[MATERIAL FOR THIS EXERCISE Boundary: Start]

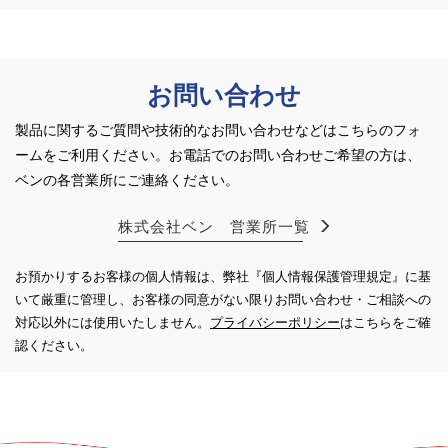
お問い合わせ
製品に関するご質問や技術的なお問い合わせなどはこちらのフォ
ームをご利用ください。
お電話でのお問い合わせご希望の方は、
ベンの各営業所にご連絡ください。
株式会社ベン 営業所一覧
お預かりするお客様の個人情報は、弊社『個人情報保護管理規定』に基
いて厳重に管理し、お客様の同意がない限り
お問い合わせ・ご相談への
対応以外には使用いたしません。
プライバシーポリシー
はこちらをご確
認ください。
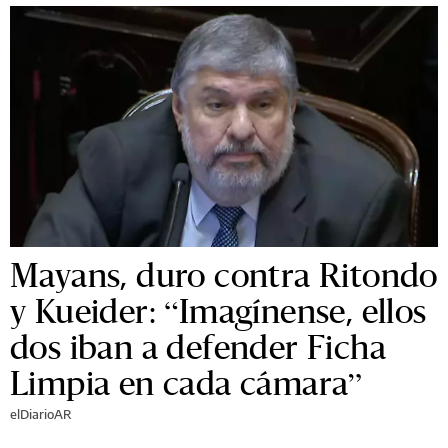
Mayans, duro contra Ritondo
y Kueider: “Imagínense, ellos
dos iban a defender Ficha
Limpia en cada cámara”
elDiarioAR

[MATERIAL FOR THIS EXERCISE Boundary: End]

WHAT YOU WILL DO: Using the records above, output their complete text exactly, minus any images.

RESULT:
お問い合わせ
製品に関するご質問や技術的なお問い合わせなどはこちらのフォ
ームをご利用ください。
お電話でのお問い合わせご希望の方は、
ベンの各営業所にご連絡ください。
株式会社ベン 営業所一覧
お預かりするお客様の個人情報は、弊社『個人情報保護管理規定』に基
いて厳重に管理し、お客様の同意がない限り
お問い合わせ・ご相談への
対応以外には使用いたしません。
プライバシーポリシー
はこちらをご確
認ください。
Mayans, duro contra Ritondo
y Kueider: “Imagínense, ellos
dos iban a defender Ficha
Limpia en cada cámara”
elDiarioAR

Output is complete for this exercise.